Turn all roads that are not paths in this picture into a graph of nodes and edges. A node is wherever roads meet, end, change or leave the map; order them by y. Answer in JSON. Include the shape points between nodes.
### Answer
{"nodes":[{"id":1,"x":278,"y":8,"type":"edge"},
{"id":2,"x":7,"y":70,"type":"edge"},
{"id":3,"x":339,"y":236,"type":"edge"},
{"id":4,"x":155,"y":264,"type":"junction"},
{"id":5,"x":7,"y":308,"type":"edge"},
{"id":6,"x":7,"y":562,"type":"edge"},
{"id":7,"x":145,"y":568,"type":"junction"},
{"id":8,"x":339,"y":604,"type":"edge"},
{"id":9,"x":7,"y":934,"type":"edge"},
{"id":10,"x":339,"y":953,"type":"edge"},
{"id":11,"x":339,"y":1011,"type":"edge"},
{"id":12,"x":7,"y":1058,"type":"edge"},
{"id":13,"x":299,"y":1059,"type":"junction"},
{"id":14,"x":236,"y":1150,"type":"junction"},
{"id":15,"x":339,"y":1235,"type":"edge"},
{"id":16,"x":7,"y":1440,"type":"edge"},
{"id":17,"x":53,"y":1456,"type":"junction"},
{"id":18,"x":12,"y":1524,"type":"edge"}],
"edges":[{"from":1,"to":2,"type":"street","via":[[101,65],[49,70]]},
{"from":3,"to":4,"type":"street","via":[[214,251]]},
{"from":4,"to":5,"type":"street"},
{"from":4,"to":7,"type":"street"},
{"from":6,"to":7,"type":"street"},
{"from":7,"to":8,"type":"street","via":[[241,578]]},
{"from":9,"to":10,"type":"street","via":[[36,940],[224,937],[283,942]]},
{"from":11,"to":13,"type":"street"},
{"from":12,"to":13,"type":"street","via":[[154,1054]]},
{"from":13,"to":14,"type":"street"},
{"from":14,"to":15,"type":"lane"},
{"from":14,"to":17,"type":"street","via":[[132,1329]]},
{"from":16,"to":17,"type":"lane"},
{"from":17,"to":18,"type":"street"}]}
————
▶ TASK TO COMPLETE: Lines with "edges": copy every one of them from the listing above.

▶ COMPLETED TASK:
Turn all roads that are not paths in this picture into a graph of nodes and edges. A node is wherever roads meet, end, change or leave the map; order them by y. Answer in JSON. Include the shape points between nodes.
"edges":[{"from":1,"to":2,"type":"street","via":[[101,65],[49,70]]},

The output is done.